Il 14 dicembre 1976 Adolfo Suárez, il presidente del governo che il giovane re Juan Carlos ha messo da qualche mese alla testa del processo di democratizzazione della Spagna, pronuncia il discorso del sì al cambiamento. Offre all’opinione pubblica la rottamazione dell’antico regime franchista, apre la società alle riforme e al processo costituzionale che dovrà includere i sindacati dei lavoratori, i partiti d’opposizione, le nazionalità represse nei decenni del clerico-fascismo. Nel messaggio sollecita la società alla concordia e alla pace civile, evocando a breve un governo eletto dalla maggioranza dei cittadini, capace di rispetto per la minoranza sconfitta. Termina, guardando le telecamere: “Adesso la parola è a voi”.
L’avvenimento è clamoroso. Suárez era stato il ministro del “Movimento” di regime. Il re sedeva sul trono come figlioccio del dittatore, non come erede del titolo di suo padre Juan di Borbone, verso il quale Franco aveva inimicizia. Solo in seguito si capirà che i due rappresentano la nuova generazione, e all’unisono “sentono” il vento nuovo da cui vuole essere portato il popolo spagnolo. Altro elemento da considerare per la valutazione in sede storica: il discorso è pronunciato nel pieno del sequestro, attribuito ai Grapo, gruppo paramilitare di estrema sinistra, del presidente del Consiglio di stato, José María de Oriol.
Suárez chiama al referendum sulla riforma politica e consegna al popolo l’occasione di libertà e democrazia, contro i poteri “di fatto” che non ne vogliono sentir parlare. Il giorno dopo, dice sì più del 94% dei votanti. A giugno, si terranno le prime elezioni e saranno vinte dal partito di centro nel frattempo creato da Suárez. Alla fine del 1978 la nuova costituzione. Arriverà anche in Spagna il tempo del “desencanto” per la politica corrotta, ma in quel momento la svolta è condivisa e unanime.

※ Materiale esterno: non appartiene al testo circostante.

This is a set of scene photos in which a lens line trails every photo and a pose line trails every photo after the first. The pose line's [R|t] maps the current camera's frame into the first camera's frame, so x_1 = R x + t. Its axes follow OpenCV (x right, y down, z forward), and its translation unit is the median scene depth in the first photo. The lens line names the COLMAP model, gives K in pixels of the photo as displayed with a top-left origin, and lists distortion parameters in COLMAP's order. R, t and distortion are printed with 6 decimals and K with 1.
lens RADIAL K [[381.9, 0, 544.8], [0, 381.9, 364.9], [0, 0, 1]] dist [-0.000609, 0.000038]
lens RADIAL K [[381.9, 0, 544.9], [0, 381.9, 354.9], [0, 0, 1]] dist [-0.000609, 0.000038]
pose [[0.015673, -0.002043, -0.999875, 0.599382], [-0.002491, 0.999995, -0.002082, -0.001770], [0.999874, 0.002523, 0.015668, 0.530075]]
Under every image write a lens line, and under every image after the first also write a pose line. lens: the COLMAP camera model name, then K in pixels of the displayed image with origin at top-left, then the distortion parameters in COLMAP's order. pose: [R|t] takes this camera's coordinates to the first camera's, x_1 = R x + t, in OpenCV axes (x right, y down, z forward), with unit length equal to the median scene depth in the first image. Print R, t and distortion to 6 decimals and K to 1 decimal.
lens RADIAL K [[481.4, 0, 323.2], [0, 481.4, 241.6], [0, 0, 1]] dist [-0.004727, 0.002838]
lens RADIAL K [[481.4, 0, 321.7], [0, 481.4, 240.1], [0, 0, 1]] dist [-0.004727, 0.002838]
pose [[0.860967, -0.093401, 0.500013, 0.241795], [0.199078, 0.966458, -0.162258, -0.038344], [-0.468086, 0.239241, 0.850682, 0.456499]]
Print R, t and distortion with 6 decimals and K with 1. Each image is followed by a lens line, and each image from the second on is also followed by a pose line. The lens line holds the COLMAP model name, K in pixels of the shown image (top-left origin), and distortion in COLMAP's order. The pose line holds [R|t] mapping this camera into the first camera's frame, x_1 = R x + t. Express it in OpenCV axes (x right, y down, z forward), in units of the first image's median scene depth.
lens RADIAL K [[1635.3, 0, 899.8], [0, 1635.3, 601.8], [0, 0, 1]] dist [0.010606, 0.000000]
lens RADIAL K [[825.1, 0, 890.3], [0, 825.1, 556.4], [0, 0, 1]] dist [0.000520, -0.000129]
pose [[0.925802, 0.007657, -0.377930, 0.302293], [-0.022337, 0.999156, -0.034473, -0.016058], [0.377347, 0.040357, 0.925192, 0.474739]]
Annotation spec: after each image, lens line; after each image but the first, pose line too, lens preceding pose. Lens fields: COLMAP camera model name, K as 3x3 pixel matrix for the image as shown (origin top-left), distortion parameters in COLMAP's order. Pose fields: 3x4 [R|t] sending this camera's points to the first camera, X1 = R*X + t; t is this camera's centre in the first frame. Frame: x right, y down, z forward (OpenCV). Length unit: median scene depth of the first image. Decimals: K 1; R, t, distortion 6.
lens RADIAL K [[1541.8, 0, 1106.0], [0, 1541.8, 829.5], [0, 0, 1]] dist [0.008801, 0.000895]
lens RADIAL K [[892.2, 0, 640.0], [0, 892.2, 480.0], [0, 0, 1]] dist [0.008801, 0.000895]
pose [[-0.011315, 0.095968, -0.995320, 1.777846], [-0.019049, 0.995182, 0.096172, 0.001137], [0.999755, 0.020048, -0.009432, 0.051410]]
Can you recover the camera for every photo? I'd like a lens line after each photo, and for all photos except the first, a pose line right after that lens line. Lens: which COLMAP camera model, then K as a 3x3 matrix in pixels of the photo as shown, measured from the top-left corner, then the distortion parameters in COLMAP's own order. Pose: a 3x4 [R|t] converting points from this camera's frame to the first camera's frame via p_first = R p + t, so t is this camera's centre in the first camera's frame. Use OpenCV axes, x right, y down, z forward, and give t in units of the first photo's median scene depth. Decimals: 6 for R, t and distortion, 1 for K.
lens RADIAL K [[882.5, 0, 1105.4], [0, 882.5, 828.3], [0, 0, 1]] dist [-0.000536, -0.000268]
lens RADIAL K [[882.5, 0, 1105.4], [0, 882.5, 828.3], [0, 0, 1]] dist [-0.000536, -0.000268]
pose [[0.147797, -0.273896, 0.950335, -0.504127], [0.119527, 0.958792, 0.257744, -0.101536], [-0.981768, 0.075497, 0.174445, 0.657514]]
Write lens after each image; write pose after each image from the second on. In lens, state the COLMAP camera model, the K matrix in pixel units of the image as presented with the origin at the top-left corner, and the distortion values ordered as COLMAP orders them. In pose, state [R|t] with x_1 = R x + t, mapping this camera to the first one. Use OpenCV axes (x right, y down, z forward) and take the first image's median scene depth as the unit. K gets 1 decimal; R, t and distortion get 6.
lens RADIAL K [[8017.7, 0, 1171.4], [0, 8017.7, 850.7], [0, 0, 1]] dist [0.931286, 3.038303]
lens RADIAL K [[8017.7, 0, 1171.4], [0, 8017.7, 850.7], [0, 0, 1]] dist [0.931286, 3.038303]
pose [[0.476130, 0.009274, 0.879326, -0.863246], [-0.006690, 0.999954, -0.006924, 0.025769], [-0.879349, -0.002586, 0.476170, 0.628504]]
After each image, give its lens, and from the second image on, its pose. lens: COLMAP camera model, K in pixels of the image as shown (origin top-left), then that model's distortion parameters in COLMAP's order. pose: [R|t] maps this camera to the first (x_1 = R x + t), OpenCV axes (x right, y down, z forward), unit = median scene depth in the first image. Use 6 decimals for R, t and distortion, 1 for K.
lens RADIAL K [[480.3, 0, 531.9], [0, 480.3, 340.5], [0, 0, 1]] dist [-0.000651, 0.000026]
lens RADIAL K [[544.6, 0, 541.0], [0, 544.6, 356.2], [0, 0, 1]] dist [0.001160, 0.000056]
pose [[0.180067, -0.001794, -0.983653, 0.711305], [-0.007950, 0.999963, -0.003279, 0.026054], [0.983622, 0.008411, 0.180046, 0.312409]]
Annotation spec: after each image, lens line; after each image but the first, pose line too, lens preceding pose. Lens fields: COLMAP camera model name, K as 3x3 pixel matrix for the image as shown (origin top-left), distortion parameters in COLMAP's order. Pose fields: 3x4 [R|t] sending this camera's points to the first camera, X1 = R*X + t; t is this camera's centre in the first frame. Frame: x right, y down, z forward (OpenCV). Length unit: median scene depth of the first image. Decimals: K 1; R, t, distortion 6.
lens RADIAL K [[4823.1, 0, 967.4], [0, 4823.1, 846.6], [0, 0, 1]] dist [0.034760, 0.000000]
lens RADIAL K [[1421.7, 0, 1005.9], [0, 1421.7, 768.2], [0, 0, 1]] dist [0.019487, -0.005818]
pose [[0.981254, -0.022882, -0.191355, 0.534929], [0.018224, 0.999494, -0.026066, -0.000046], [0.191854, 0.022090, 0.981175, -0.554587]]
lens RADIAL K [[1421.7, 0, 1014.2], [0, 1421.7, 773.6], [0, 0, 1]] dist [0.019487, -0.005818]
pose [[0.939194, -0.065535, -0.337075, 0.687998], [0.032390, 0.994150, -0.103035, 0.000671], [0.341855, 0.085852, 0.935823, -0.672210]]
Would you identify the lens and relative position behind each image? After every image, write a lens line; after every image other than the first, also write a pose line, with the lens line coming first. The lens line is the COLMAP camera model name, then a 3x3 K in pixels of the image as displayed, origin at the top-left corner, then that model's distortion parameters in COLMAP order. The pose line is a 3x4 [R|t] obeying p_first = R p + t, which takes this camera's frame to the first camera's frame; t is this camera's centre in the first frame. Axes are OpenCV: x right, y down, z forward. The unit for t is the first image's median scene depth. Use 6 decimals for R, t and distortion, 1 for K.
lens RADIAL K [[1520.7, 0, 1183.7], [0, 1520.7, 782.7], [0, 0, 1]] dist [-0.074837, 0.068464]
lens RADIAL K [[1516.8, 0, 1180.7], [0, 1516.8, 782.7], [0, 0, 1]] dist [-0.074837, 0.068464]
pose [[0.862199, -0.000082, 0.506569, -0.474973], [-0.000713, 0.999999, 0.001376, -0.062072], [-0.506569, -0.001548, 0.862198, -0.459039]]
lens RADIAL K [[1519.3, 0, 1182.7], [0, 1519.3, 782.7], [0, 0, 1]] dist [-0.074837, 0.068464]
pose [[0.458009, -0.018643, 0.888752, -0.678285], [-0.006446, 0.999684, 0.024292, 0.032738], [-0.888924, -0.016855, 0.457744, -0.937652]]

Del discorso di quel martedì di quasi quarant’anni fa, e degli avvenimenti di quell’anno fondamentale per la costruzione della democrazia in Spagna e nell’intero Sud Europa (Grecia e Portogallo attraversavano processi simili e l’Italia passava tra turbolenze che attentavano anche alla costituzione democratica), scrive ora Rafael Ansón, nel libro El año mágico de Adolfo Suárez, presentato sabato 6 dicembre a Madrid. L’autore, amico e confidente dell’allora presidente del governo, fu con lui Direttore generale della TV pubblica, RTVE. Ricorda con affetto il leader e giudica con generosità la sua azione, che sostenne dal pulpito della catena radiotelevisiva pubblica. Ansón scrive in modo complice, e restituisce al politico, scomparso qualche mese fa dopo una lunga malattia degenerativa, il posto che merita nella storia del paese e della democrazia europea. Due i meriti che vengono fuori dalla lettura: la disponibilità di quel gruppo dirigente alla perdita del potere per il bene del paese, la rapidità e l’efficacia dei processi di transizione.
L’autore, che è tuttora uomo di comunicazione e giornalismo, esalta il compito svolto dalla radiotelevisione pubblica, in quella fase storica, nella “rieducazione” del popolo spagnolo, per staccarlo dalle condizioni culturali nelle quali era stato allevato ed educato sotto il regime di Franco. Conosco personalmente Rafael, che mi riserva da sempre una signorile amicizia. Una volta gli rimproverai la sottovalutazione della rilevanza di riviste e quotidiani nella transizione spagnola alla democrazia. Mi rispose, con un sorriso sardonico: “I miei telegiornali venivano visti da 20 milioni di spagnoli. Trovami un quotidiano o un settimanale che avesse così tanti lettori”.